[Document layout detection data]
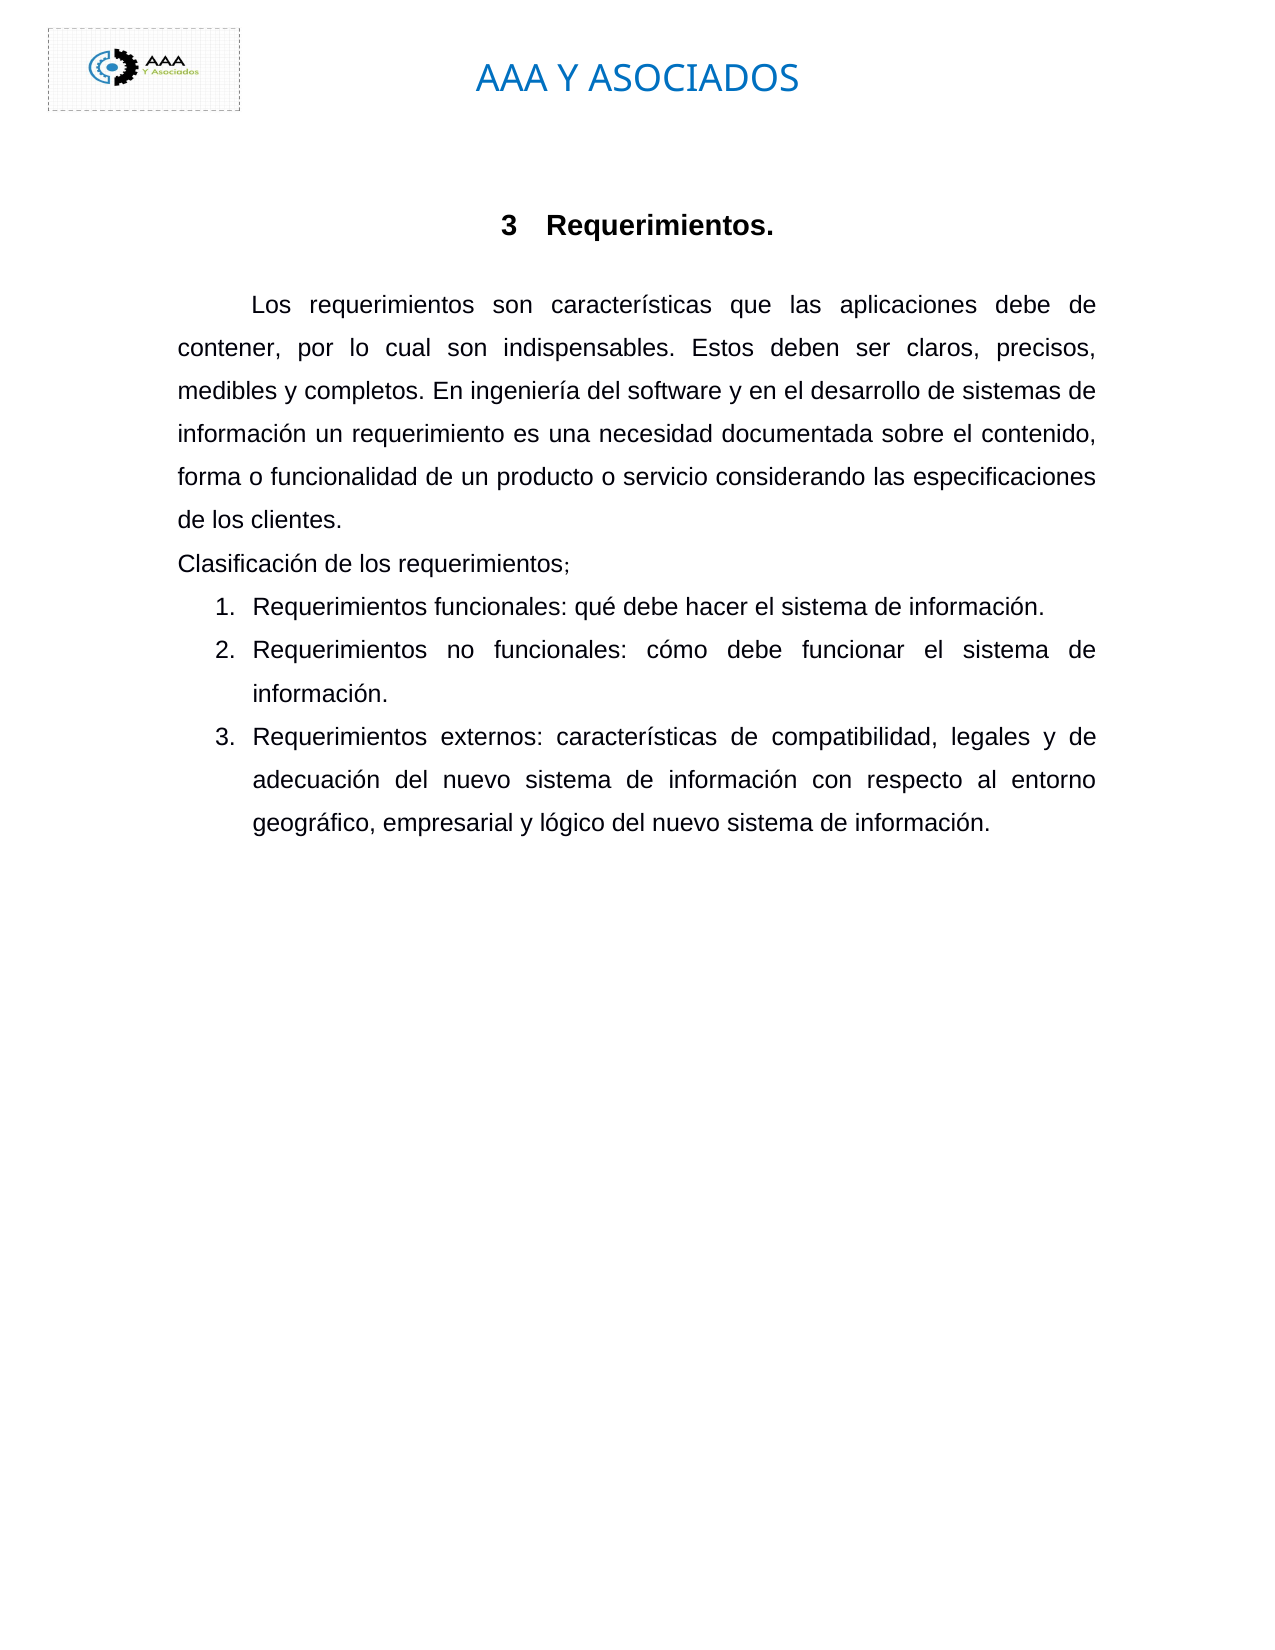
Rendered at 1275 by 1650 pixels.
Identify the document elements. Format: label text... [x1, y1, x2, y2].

text Los requerimientos son características que las aplicaciones debe de contener, por lo cual son indispensables. Estos deben ser claros, precisos, medibles y completos. En ingeniería del software y en el desarrollo de sistemas de información un requerimiento es una necesidad documentada sobre el contenido, forma o funcionalidad de un producto o servicio considerando las especificaciones de los clientes. [177, 290, 1098, 534]
text Clasificación de los requerimientos; [177, 548, 1098, 578]
list Requerimientos funcionales: qué debe hacer el sistema de información. [215, 592, 1098, 621]
picture [46, 27, 242, 113]
list Requerimientos no funcionales: cómo debe funcionar el sistema de información. [215, 635, 1098, 707]
list Requerimientos externos: características de compatibilidad, legales y de adecuación del nuevo sistema de información con respecto al entorno geográfico, empresarial y lógico del nuevo sistema de información. [215, 722, 1098, 837]
subtitle Requerimientos. [177, 208, 1098, 242]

→ What you have to do: The answer should consist of every line above, exact and free of images.

→ Answer to the exercise:
Rendered at 1275 by 1650 pixels.
Identify the document elements. Format: label text... [x1, y1, x2, y2].

text Los requerimientos son características que las aplicaciones debe de contener, por lo cual son indispensables. Estos deben ser claros, precisos, medibles y completos. En ingeniería del software y en el desarrollo de sistemas de información un requerimiento es una necesidad documentada sobre el contenido, forma o funcionalidad de un producto o servicio considerando las especificaciones de los clientes. [177, 290, 1098, 534]
text Clasificación de los requerimientos; [177, 548, 1098, 578]
list Requerimientos funcionales: qué debe hacer el sistema de información. [215, 592, 1098, 621]
picture [46, 27, 242, 113]
list Requerimientos no funcionales: cómo debe funcionar el sistema de información. [215, 635, 1098, 707]
list Requerimientos externos: características de compatibilidad, legales y de adecuación del nuevo sistema de información con respecto al entorno geográfico, empresarial y lógico del nuevo sistema de información. [215, 722, 1098, 837]
subtitle Requerimientos. [177, 208, 1098, 242]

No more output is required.